Sex worker isn’t a perfect term, but it’s preferable terminology most of the time because it treats the person in question more like a person. If your interest is in humanizing the subject of a story—and in journalism, that’s almost always the case—it’s a better phrase.

— By Daryl Lang. Filed under Language, News & Journalism

5 comments

  1. Jenny DeMilo says:

    Let us also not forget that the bulk of Melissa Petro’s “Sex Work” past was as a dancer and only briefly did she work as a prostitute. So does that mean that this NYT editor is furthering the stigma and a personal agenda as if to say if you ever, at any point, for any length of time, even if it was just once, sold sex for money it makes you forever a prostitute? Sure looks that way.

    Choosing Ms Petro as an example is not only inaccurate on its face but does not prove the point, being as she did several kinds of sex work of which prostitution was but one small facet. She was a “former” sex worker. She formerly engaged in sex work. What she really was, was a teacher.

    Another reason to not read the NYT.

  2. emily says:

    wife = LEGAL prostitute/hooker
    hubby = LEGAL john
    gov’t/the_irs = LEGAL pimp

    marriage = LEGALIZED prostitution

    in a DIVORCE case the judge does NOT divide love, now does he?LOL — ONLY $$$ can be divided. so what’s marriage all about…hmm?LOL

    case closed

  3. Using the word ‘sex worker’, whether is is the intention or not, masks the fact that VERY FEW prostitutes have chosen the job for reasons other than that in our capitalist system, there are few jobs that pay decent wages. By accepting that prostitution is only bad if people are violently forced into it, COMPLETELY misses the bigger issue that prostitution IS NOT something that would be happening anywhere near the scale that it is happening now, if we had a real democracy and real equality instead of this horrific capitalist system that has no regard for humanity. Notice who is pushing for the term ‘sex worker.’ It is the 1%. They want us to think everything is a commodity, and that sex is no different. BULLSHIT. #@$%* the King’s language, it is meant to hide his lack of interest in making things equal and democratic. We need a revolution, and one for democracy, not socialism or communism.

  4. I agree with Abram. Daryl Lang overlooks the worst consequence of using “sex worker” instead of “prostitute.” Women (or men, for that matter) who are prostitutes should not be stigmatized. But there is a far better way to avoid wrongfully stigmatizing persons, which I will mention last. But first, what is most wrong about the phrase “sex worker” is that it fails to stigmatize the fact that huge numbers of people are forced into prostitution by economic hardship due to the unjust economic inequality maintained by the wealthiest and most powerful people in the world. Among prostitutes, the vast majority are driven into it by this economic hardship (if not by violence) and only a very small minority choose to be a prostitute even though they have other ways they could make a decent living. Thus, calling a prostitute a “sex worker” is like what it would have been if American slave owners in the 19th century had called their slaves “agricultural workers” on the specious (continued below)

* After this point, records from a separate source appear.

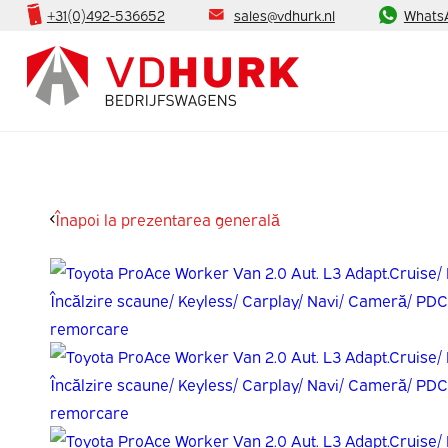
+31(0)492-536652
sales@vdhurk.nl
Whats
Înapoi la prezentarea generală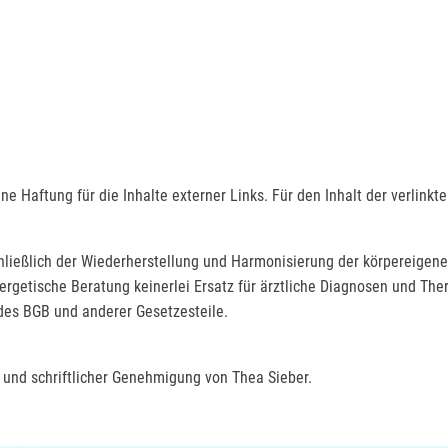
ine Haftung für die Inhalte externer Links. Für den Inhalt der verlinkt
ßlich der Wiederherstellung und Harmonisierung der körpereigenen E
getische Beratung keinerlei Ersatz für ärztliche Diagnosen und Thera
des BGB und anderer Gesetzesteile.
 und schriftlicher Genehmigung von Thea Sieber.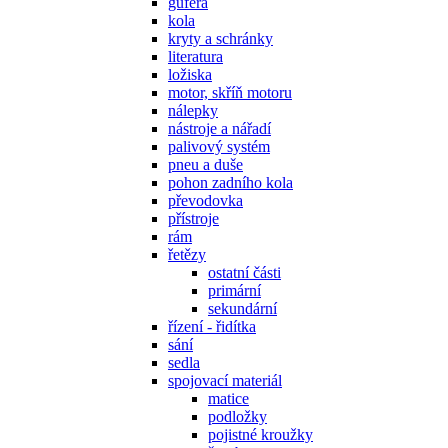
gufera
kola
kryty a schránky
literatura
ložiska
motor, skříň motoru
nálepky
nástroje a nářadí
palivový systém
pneu a duše
pohon zadního kola
převodovka
přístroje
rám
řetězy
ostatní části
primární
sekundární
řízení - řidítka
sání
sedla
spojovací materiál
matice
podložky
pojistné kroužky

  5. grounds that they didn’t want to stigmatize their slaves by calling them “slaves.” The true motive would have been to avoid having the institution of slavery stigmatized.

    In academia, especially HIV research, multi-word phrases like “men who have sex with men” (abbreviated MSM) are commonly used. To avoid wrongfully stigmatizing persons while correctly stigmatizing a social injustice, we could refer to a prostitutes as a “person unjustly forced into prostitution” abbreviated as (PUFP).